▶ Exercises
(a) Answer these questions about the passage on the competitive eating federation, one per line:
(i) What did top competitors pledge to the federation in the contracts they signed?
(ii) Who founded Wing Bowl, and when?
(iii) According to Shea, the cost to sponsors of hosting an IFOCE-sanctioned contest is equivalent to what?
(b) Write what comes next in the passage on the competitive eating federation, picking up after its final sentence.

▶ Excerpted passage
As IFOCE reached new heights of marketability, other contests sprung up around the country at state fairs, strip malls and roadside bars—anywhere a showboating promoter might want to draw a crowd. The Sheas tightened up regulations about eaters entering non-sanctioned contests; top competitors signed contracts pledging their exclusivity to the federation. "It's a very simple equation," Shea explains. "A sponsor is not going to pay money to someone who is literally going to go out the next day and promote a rival brand. They just wouldn't do it."

A rival league grew out of the discord, the Association of Independent Competitive Eaters, led by folks who called Shea's eaters elitists and corporate shills. But without a little of the slick federation treatment, an eating contest could quickly devolve into even more of a crass, carnal spectacle. For a time, IFOCE sent its eaters to Wing Bowl, a Philadelphia contest founded by two radio shock jocks in the early '90s, but it was too much a blue-collar, gut-bumping rodeo of depravity—with judges who played too fast and loose with the wing counts—for the Sheas. The epithets hurled at Korean-American Sonya Thomas could have been right at home on talk radio, but they didn't fit the IFOCE brand.

With the IFOCE, sponsors knew what they were paying for with the fees and prize money they ponied up. Shea says that, on top of covering the cost of food and prizes, it costs sponsors an amount equivalent to a small newspaper ad campaign to host an IFOCE-sanctioned contest, promoted through their agency, featuring their eaters and called by a league official. "The sensibility that we bring to the mic is wry, it's comedic, it acknowledges the absurdity without undermining the drama. So it works with multiple different crowds," Shea says. "The media was very receptive to the tone of what we're doing. In a way, it showed that we're not out here doing this adolescent gross-out thing."

▶ Records shown
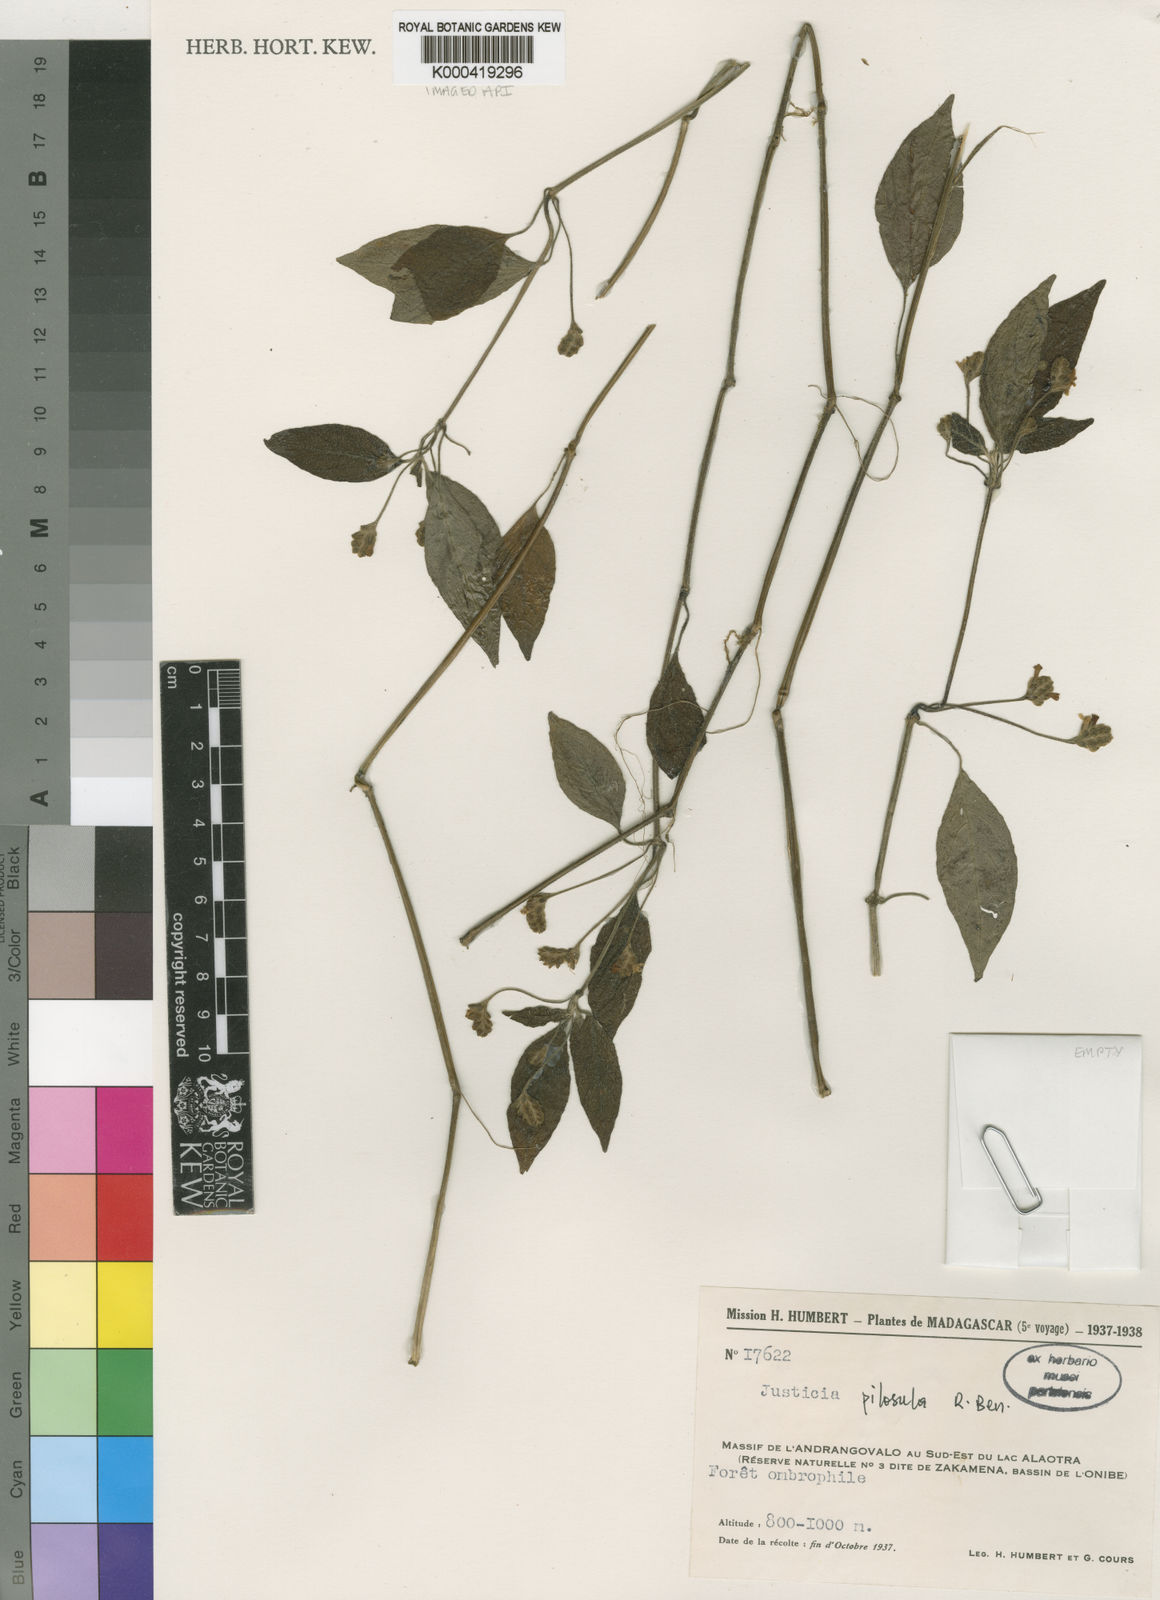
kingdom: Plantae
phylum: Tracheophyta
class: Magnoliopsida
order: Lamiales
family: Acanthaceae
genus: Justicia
==
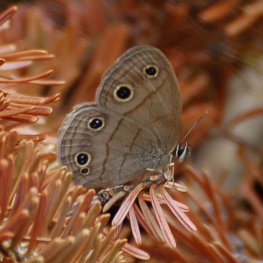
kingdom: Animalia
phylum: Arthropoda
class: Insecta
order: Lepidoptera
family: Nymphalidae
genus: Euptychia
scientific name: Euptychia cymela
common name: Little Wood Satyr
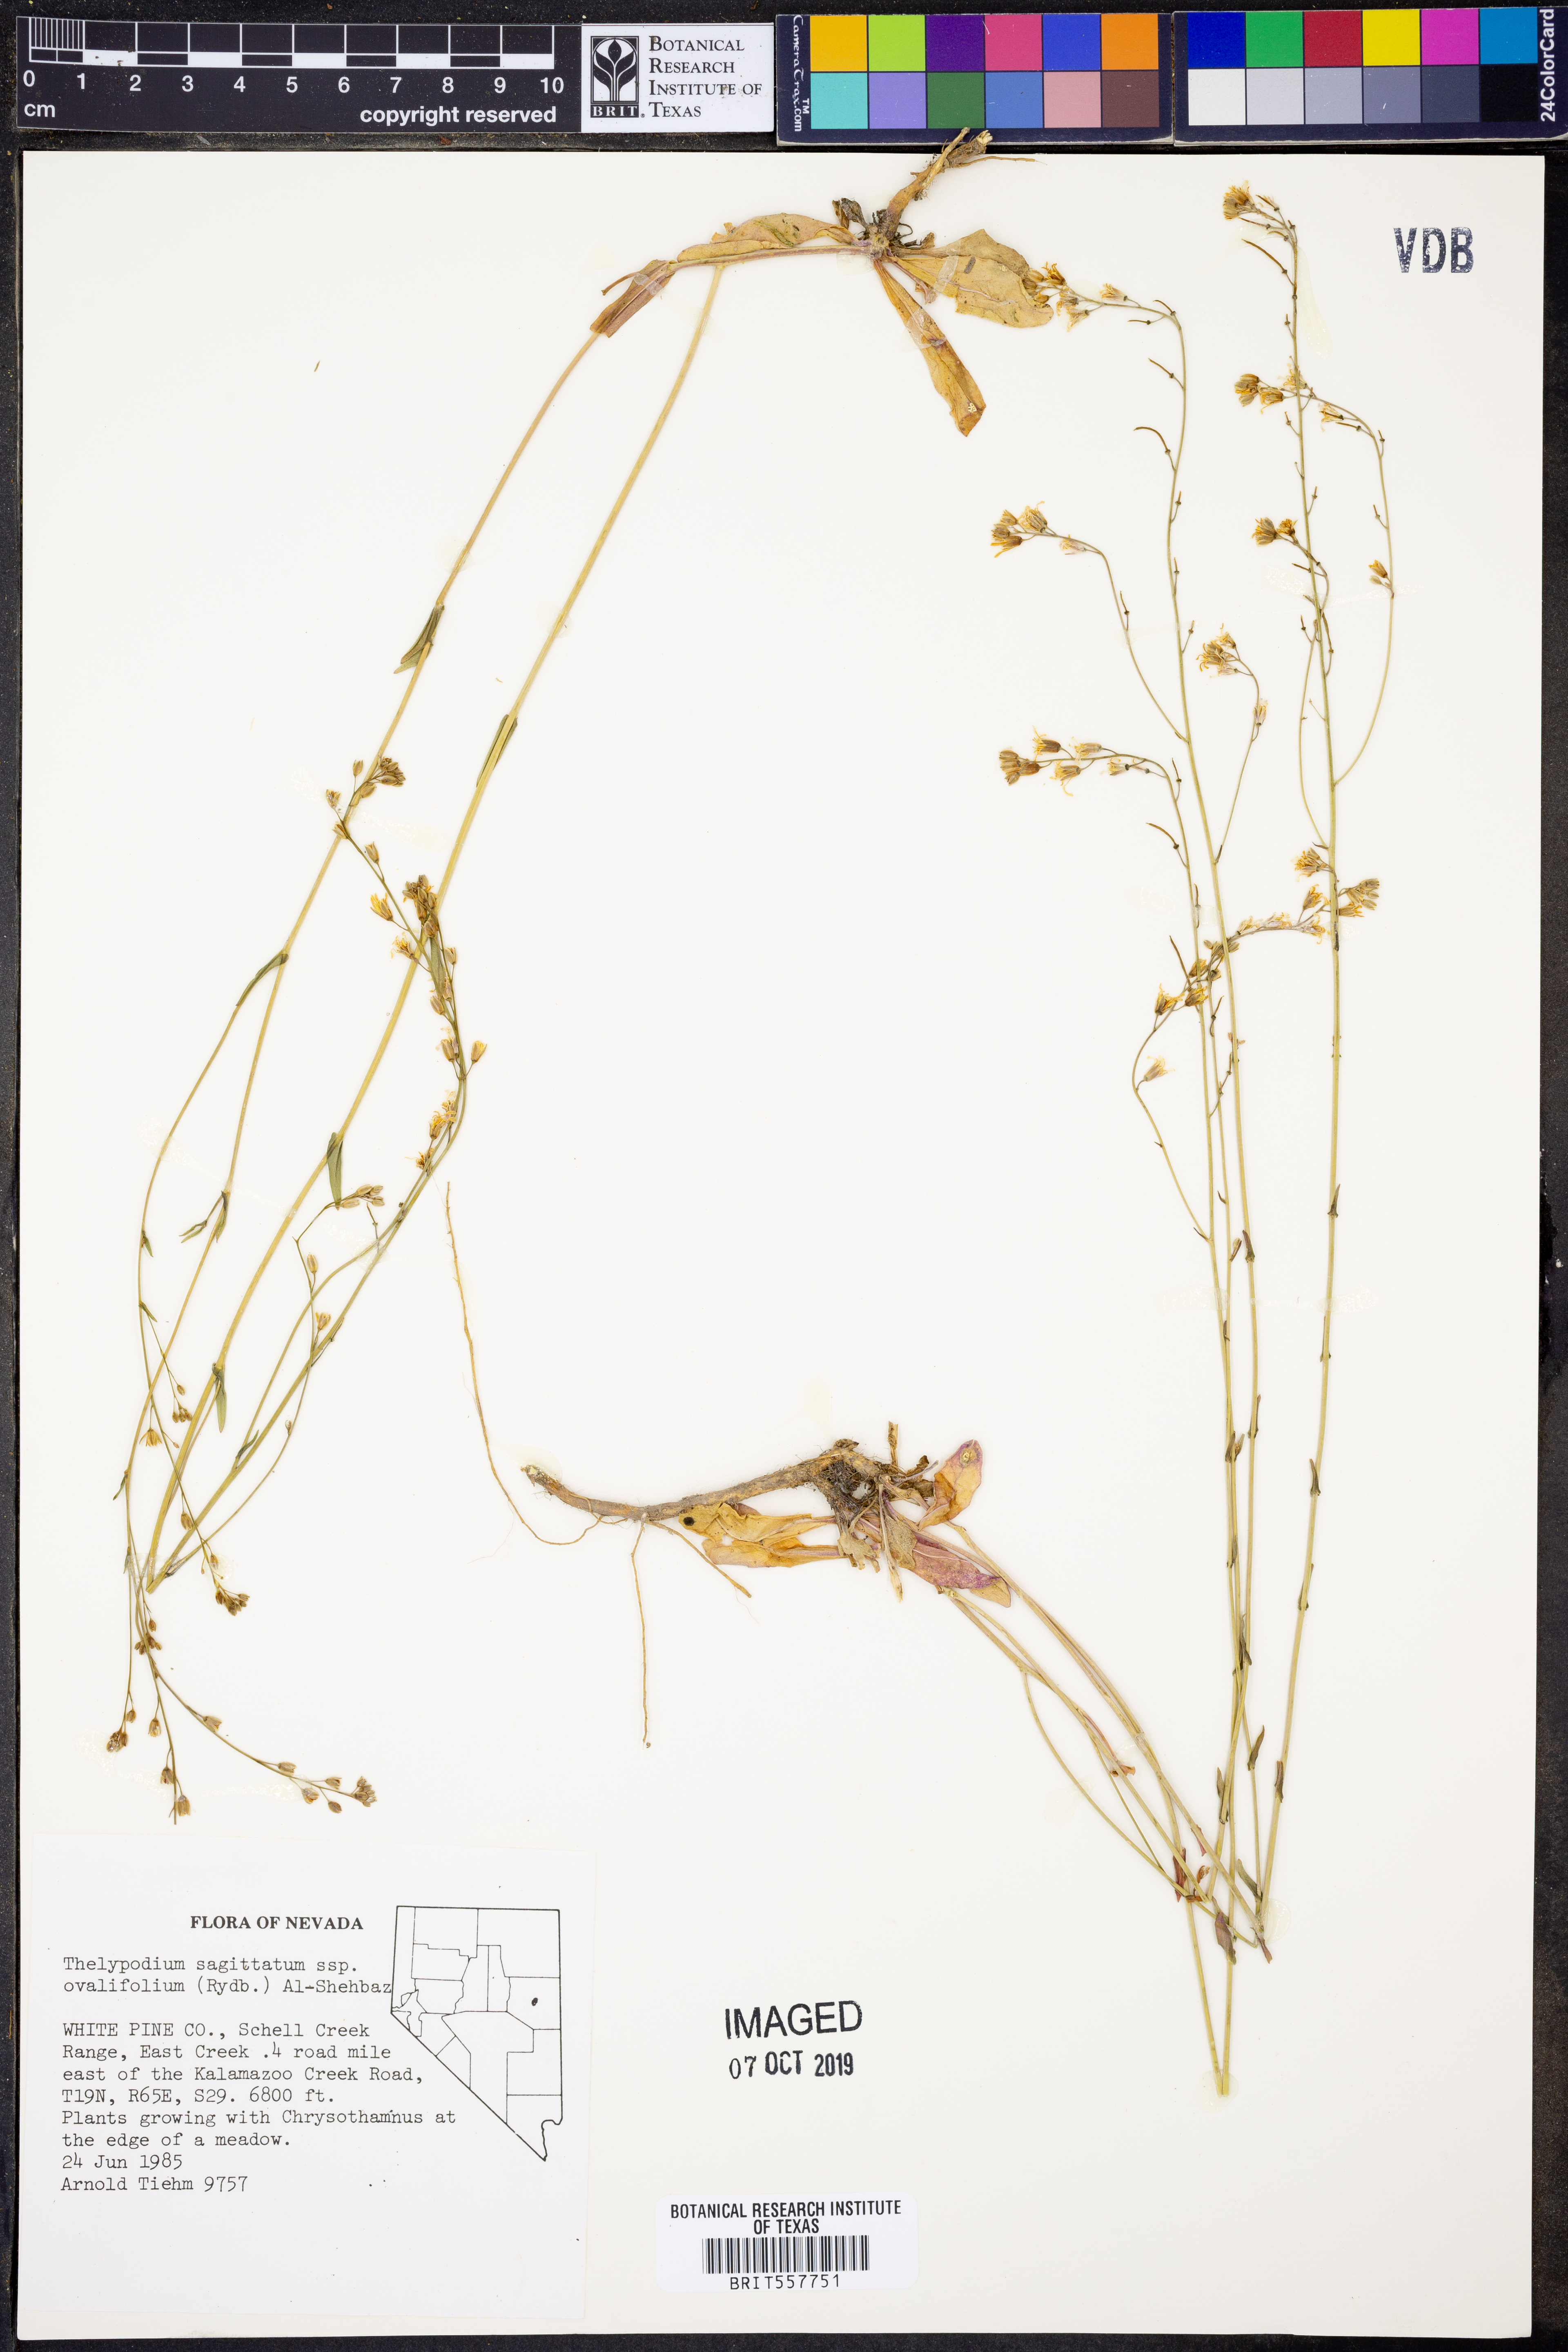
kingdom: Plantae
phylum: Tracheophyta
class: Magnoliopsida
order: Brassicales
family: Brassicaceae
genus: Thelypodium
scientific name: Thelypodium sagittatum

▶ Activity answers
(a)
(i) Their exclusivity.
(ii) Two radio shock jocks, in the early '90s.
(iii) A small newspaper ad campaign.

(b)
In 2004, Crazy Legs Conti: Zen and the Art of Competitive Eating introduced the film festival circuit to the sport, featuring Conti, a New York window washer, nude model, day manager at the Penthouse Executive Club and a competitive fan who became one of the sport's top performers. The Nathan's final aired for the first time on ESPN that year. Younger, fitter eaters rose to the top of the pack, like Thomas, a hundred-pound Burger King manager, and Tim Janus, a Southern Methodist University grad who split time between a pizza shop and a day-trading operation—more compelling characters for reporters, and prettier faces for reality TV. Two separate competitive eating books came out in April 2006, and by the time Joey Chestnut debuted that summer, finishing just two shy of Kobayashi's 54 hot dogs and buns, competitive eating looked a lot like pro sports.

Ryan Nerz wrote one of the historical records of the sport's mid-decade explosion, Eat This Book, an official IFOCE history covering a year of his emcee work. Nerz says there's no easy analogy for what the Sheas have done, inventing competitive eating as a sport and running such a monopoly on its market, growth and personnel. "It's Vince McMahon meets Stephen Colbert meets the Ringling Brothers," he says. "All within a slightly smaller, esoteric realm."

The Sheas decided the sport had moved past the faux-epic sensibility of the IFOCE and built a new brand around its new identity: Major League Eating. "It's consciously marketed as MLE because that's where it is culturally, that's what people think about it," Shea says. "They don't think about it as Ed 'Cookie' Jarvis driving 25 hours with Kevin Lipsitz and dogs in the car to go to a french fry eating contest somewhere. That's not where we are right now. Where we are is, Joey Chestnut is an extremely marketable national figure, and you have really good brands, major brands like Pepto Bismol, that are on board, and it's a whole different level."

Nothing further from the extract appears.